■ **課題**
a. 次の(i)〜(iii)が引用文の内容と合うかを「はい」か「いいえ」で答え、決め手となる引用文の語句をそのまま引用せよ。
(i) マイクロRNAは塩基が20〜25の短いRNAである。
(ii) マイクロRNAは遺伝情報そのものを持っている。
(iii) 腫瘍マーカー検査は、病期がI期のような早期のうちに検出しやすい。
b. 引用文のうち「生命科学が進むにつれて、以前」で始まり「すこと(偽陽性)があります。」で終わる部分を、「腫瘍マーカー検査」を「腫瘍マーカー測定」に置き換えて書き直せ。
··· 引用文 ···
生命科学が進むにつれて、以前は働きが不明だった物質が大きな役割を果たしているとわかることがあります。マイクロRNAはその代表といえるでしょう。がんの超早期診断からその他の病気の予防まで、マイクロRNAを研究する東京医科大学教授の落谷孝広さんに研究の現状と臨床応用について聞きました。
未来を創ろうとしている人:
落谷孝広(おちや たかひろ)さん
東京医科大学 大学機能関連分野 医学総合研究所 教授国立がん研究センター
研究所分子細胞治療研究分野 プロジェクトリーダーそれぞれのがんに特徴的なマイクロRNAを検出する
病期がⅠ期、Ⅱ期、あるいはそれよりも早い、超早期のがんを見つけられるという検査法が間もなく実現されようとしています。
この研究を進めているのは、東京医科大学大学機能関連分野 医学総合研究所 教授で、国立がん研究センター 研究所 分子細胞治療研究分野 プロジェクトリーダーの落谷孝広さんです。
落谷さんが研究しているのは、遺伝物質として知られるRNA(リボ核酸)の一種のマイクロRNA。RNAはアデニン(A)、グアニン(G)、シトシン(C)、ウラシル(U)の4つの塩基で構成され、その並び方や長さによって機能が異なります。
マイクロRNAは名前のとおり塩基が20〜25の短いRNAで、遺伝情報そのものは持っていませんが、ほかの遺伝子の働きを調節するという重要な役割があります。
このマイクロRNAは正常細胞からもがん細胞からも放出されていて(4ページ目参照)、がん細胞が出したマイクロRNAを捕まえることで、がんを早期に発見することができるのです。
これまで健康診断や人間ドックのオプション検査として行われている腫瘍マーカー検査(CA19-9やCEAなど)は、病期が進むほど検出率が高くなるため、病期がI期のような早期のうちには検出が難しく、また、がんではないときにも陽性を示すこと(偽陽性)があります。
一方で、マイクロRNAを使えば、がんの大きさや進行具合によらず、しかもがんの種類を特定できます。
「検出される確率(感度)と実際にがんである確率(特異度)がともに95パーセント以上で、診断にはほぼ間違いがないといえます」と落谷さん。これまで早期発見が難しかったすい臓がんや卵巣がんに適用できる点も大きなメリットです。
··· 記録 ···
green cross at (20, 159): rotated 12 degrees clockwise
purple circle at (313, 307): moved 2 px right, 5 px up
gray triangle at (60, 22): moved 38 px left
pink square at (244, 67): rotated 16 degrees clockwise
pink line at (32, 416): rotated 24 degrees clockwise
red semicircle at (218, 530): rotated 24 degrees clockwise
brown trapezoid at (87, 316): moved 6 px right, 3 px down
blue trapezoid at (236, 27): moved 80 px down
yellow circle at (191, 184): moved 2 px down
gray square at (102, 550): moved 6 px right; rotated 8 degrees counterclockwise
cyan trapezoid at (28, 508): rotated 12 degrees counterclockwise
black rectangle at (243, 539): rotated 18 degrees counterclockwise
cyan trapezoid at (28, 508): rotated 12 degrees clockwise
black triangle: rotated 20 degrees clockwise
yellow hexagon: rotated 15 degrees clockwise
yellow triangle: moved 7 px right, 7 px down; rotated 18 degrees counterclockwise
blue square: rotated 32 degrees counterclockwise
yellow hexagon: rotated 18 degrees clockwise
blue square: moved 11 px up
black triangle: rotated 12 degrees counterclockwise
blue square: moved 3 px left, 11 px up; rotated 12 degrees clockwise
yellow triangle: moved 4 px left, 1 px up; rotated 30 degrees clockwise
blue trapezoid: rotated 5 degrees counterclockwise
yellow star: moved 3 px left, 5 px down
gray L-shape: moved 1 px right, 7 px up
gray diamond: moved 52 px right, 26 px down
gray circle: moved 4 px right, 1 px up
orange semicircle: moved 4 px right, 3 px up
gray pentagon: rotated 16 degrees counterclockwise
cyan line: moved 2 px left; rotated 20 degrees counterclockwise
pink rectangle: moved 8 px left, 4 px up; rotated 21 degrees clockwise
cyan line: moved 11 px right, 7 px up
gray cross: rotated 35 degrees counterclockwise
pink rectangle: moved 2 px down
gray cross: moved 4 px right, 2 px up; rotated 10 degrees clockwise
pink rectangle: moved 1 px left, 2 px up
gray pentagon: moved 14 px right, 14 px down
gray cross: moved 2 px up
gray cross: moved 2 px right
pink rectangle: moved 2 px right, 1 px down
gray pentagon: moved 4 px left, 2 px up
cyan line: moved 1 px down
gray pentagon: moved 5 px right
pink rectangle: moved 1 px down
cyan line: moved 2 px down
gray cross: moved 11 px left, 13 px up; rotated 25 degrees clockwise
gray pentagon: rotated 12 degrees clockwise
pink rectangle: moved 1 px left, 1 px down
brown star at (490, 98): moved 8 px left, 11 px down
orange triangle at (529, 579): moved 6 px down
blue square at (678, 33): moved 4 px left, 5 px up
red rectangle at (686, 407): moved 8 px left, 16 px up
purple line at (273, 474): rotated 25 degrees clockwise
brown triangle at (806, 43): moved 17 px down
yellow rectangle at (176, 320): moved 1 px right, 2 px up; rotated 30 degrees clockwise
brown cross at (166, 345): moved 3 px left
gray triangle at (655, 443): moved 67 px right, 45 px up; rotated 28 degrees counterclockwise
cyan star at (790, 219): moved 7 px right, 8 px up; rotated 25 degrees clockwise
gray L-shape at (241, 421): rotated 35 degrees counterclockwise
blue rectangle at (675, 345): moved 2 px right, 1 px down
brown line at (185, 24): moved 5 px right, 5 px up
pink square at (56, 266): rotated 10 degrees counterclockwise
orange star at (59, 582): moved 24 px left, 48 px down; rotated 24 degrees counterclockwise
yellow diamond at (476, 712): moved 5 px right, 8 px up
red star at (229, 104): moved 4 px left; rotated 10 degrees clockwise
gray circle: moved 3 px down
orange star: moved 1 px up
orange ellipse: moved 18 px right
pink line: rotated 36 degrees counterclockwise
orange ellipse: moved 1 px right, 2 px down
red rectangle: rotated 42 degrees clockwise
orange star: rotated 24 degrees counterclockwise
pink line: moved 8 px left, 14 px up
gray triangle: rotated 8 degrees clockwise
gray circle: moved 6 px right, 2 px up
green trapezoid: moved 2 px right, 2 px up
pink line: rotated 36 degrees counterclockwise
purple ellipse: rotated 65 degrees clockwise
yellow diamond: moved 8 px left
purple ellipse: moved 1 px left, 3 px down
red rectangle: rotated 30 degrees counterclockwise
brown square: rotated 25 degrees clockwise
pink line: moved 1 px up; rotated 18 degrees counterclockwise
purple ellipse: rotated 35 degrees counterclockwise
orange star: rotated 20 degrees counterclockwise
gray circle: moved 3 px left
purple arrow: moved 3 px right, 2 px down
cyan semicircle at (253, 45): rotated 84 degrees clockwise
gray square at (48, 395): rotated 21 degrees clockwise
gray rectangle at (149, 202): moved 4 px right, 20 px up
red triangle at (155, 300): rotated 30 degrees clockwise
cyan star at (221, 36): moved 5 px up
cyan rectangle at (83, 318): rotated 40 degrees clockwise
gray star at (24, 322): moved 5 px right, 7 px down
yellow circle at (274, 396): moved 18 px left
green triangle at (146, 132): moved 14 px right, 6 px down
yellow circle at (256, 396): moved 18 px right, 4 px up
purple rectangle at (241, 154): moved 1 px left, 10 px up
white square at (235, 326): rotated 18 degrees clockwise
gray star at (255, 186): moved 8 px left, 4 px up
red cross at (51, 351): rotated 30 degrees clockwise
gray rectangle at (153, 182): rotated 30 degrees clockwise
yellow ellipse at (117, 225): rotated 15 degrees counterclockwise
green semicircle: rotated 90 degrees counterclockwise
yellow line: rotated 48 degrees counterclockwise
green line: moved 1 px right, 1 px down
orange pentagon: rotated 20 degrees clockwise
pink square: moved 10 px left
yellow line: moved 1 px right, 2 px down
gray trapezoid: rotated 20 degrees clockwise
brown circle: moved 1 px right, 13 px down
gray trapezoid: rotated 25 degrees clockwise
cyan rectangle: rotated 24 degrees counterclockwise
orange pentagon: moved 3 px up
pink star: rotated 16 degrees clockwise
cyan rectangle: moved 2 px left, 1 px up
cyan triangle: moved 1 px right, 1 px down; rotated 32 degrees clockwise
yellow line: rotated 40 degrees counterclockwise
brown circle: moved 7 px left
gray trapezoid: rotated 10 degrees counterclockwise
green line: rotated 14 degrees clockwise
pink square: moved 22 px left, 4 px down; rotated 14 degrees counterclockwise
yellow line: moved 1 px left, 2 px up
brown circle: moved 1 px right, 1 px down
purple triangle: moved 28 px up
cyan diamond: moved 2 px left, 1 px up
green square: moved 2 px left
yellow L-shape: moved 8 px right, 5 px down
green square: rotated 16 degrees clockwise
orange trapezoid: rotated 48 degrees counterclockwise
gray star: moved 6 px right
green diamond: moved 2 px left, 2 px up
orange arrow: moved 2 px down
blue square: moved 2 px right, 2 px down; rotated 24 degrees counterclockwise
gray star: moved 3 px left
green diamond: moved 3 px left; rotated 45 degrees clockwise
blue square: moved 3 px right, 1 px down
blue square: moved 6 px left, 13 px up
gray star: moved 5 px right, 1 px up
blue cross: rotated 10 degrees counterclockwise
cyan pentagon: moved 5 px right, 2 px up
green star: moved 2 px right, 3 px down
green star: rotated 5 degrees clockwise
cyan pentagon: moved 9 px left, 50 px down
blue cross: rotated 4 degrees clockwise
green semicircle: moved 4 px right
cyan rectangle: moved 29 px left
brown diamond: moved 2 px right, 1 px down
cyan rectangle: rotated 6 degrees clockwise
···
■ **解答例**
a.
(i) はい。「マイクロRNAは名前のとおり塩基が20〜25の短いRNAで」
(ii) いいえ。「遺伝情報そのものは持っていませんが」
(iii) いいえ。「病期がI期のような早期のうちには検出が難しく」

b.
生命科学が進むにつれて、以前は働きが不明だった物質が大きな役割を果たしているとわかることがあります。マイクロRNAはその代表といえるでしょう。がんの超早期診断からその他の病気の予防まで、マイクロRNAを研究する東京医科大学教授の落谷孝広さんに研究の現状と臨床応用について聞きました。
未来を創ろうとしている人:
落谷孝広(おちや たかひろ)さん
東京医科大学 大学機能関連分野 医学総合研究所 教授国立がん研究センター
研究所分子細胞治療研究分野 プロジェクトリーダーそれぞれのがんに特徴的なマイクロRNAを検出する
病期がⅠ期、Ⅱ期、あるいはそれよりも早い、超早期のがんを見つけられるという検査法が間もなく実現されようとしています。
この研究を進めているのは、東京医科大学大学機能関連分野 医学総合研究所 教授で、国立がん研究センター 研究所 分子細胞治療研究分野 プロジェクトリーダーの落谷孝広さんです。
落谷さんが研究しているのは、遺伝物質として知られるRNA(リボ核酸)の一種のマイクロRNA。RNAはアデニン(A)、グアニン(G)、シトシン(C)、ウラシル(U)の4つの塩基で構成され、その並び方や長さによって機能が異なります。
マイクロRNAは名前のとおり塩基が20〜25の短いRNAで、遺伝情報そのものは持っていませんが、ほかの遺伝子の働きを調節するという重要な役割があります。
このマイクロRNAは正常細胞からもがん細胞からも放出されていて(4ページ目参照)、がん細胞が出したマイクロRNAを捕まえることで、がんを早期に発見することができるのです。
これまで健康診断や人間ドックのオプション検査として行われている腫瘍マーカー測定(CA19-9やCEAなど)は、病期が進むほど検出率が高くなるため、病期がI期のような早期のうちには検出が難しく、また、がんではないときにも陽性を示すこと(偽陽性)があります。